Auf nur drei Hektar beschränkte sich nach 1555 ihr Lebensraum. Erlaubt waren ihnen verachtete Berufe  wie der des Geldwechslers, des Gebrauchtwarenhändlers, Lastenträgers oder Lumpensammlers. Ihre Quartiere waren feucht und dunkel, „...bleiche und verkommene Menschen, in sich gebeugt, mit der Nadel emsig arbeiteten Männer so gut als Weiber, Mädchen und Kinder. Das Elend starrt gesträubt aus dem wirren Haar und klagt aus dem braungelben Angesicht...“, schrieb der Historiker Ferdinand Gregorovius 1853 nach einem Gang durch das Ghetto. Sie waren gezwungen, Predigten am Sabbat in der Kirche Sant` Angelo in Pescheria beiwohnen zu müssen, Kontakte zu Christen wurden reglementiert, Besitz außerhalb des Ghettos war verboten. Demütigungen und Verbote gehörten zu ihrem Alltag. Antiebraismo war in der Gesellschaft tief verwurzelt.
Nach der Vertreibung der Juden aus Spanien 1492 gesellten sich katalanische und kastilische Glaubensgenossen zu den Eingeschlossenen im Ghetto.  

Hauswand im ehemaligen jüdischen Ghetto von Rom

Hauswand im Ghetto

Die Zeit nach 1870 brachte manchem früheren Ghettoinsassen einen schnellen sozialen Aufstieg und wahrscheinlich wird der relativ geringe Anteil der Juden an der Gesamtbevölkerung ihre rasche Integration begünstigt haben. Es schien eine Zeit des Friedens und Wohlstands anzubrechen. Das änderte sich, als Mussolini, Anfang der 30er Jahre noch engagierter Verteidiger der Juden, auf die Linie Hitlers umschwenkte. Die italienischen Rassengesetze von 1938 drängten die gut integrierten Juden an den Rand der Gesellschaft. Es ging dabei „nur“ wie früher um massive Einschränkungen. Es gab keine Deportationen oder physische Bedrohungen.

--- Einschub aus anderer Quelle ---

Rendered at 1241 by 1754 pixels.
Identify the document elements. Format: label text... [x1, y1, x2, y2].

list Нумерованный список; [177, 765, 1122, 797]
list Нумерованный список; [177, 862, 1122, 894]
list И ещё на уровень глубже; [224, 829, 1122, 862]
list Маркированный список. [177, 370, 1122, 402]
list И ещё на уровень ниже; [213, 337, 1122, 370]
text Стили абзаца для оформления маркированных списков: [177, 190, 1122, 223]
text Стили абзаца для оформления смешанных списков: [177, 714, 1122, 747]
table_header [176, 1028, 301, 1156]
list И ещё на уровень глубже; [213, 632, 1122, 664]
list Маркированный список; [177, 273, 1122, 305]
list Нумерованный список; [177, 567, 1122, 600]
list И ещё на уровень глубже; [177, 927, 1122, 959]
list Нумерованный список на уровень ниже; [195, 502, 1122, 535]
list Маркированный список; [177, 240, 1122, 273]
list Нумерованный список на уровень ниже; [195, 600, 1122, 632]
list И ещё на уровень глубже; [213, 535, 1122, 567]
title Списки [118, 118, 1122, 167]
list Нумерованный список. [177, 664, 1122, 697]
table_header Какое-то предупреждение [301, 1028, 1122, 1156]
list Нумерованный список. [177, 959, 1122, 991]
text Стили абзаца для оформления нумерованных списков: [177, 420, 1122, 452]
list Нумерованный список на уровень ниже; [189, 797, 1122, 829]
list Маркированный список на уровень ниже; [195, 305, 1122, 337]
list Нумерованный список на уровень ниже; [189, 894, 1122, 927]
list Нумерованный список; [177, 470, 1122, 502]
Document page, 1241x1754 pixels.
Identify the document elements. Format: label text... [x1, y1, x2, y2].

"Stolperstein" in der Via Reginella

„In Rom sah ich im Ghetto“, schrieb Ingeborg Bachmann 1955 in ihrem Stadt-Portrait, „dass noch nicht aller Tage Abend ist. Aber am Tag des Versöhungsfestes wird für ein Jahr jedem im voraus verziehen. Nah der Synagoge ist in einer Trattoria die Tafel gerichtet, und die kleinen rötlichen Mittelmeerfische kommen, mit Rosinen und Pignolien (Pinienkerne) gewürzt, auf den Tisch. Die Alten erinnern sich ihrer Freunde, die mit Gold aufgewogen wurden; als sie losgekauft waren, fuhren trotzdem die Lastwagen vor, und sie kamen nicht wieder.“
Sie spielte damit auf einen Vorfall an, der sich Ende September 1943 zutrug. Herbert Kappler, Obersturmbannführer der SS und Kommandant der deutschen Polizei in Rom, verlangte von den Vertretern der jüdischen Gemeinde, binnen 36 Stunden 50 kg Gold zusammenzutragen und ihm zu übergeben, eine Art Kopfgeld, wie man in jüdischen Kreisen vermutete. Die Sammelaktion, an der sich viele Italiener beteiligten, Juden und Nichtjuden, auch Priester, brachte mehr als die geforderte Menge zusammen. Doch das rettete niemanden. Während die Alliierten bereits in Kampanien und Apulien standen und Rom ins Visier nahmen, organisierte Kappler auf Anordnung Himmlers in der Nacht vom 15. auf den 16. Oktober 1943 eine Razzia imGhetto. Tausende konnten sich rechtzeitig verstecken, erhielten Unterschlupf in Klöstern oder religiösen Einrichtungen.

Von den 1.022 nach Auschwitz deportierten Gefangenen waren am Ende des Krieges noch 15 am Leben.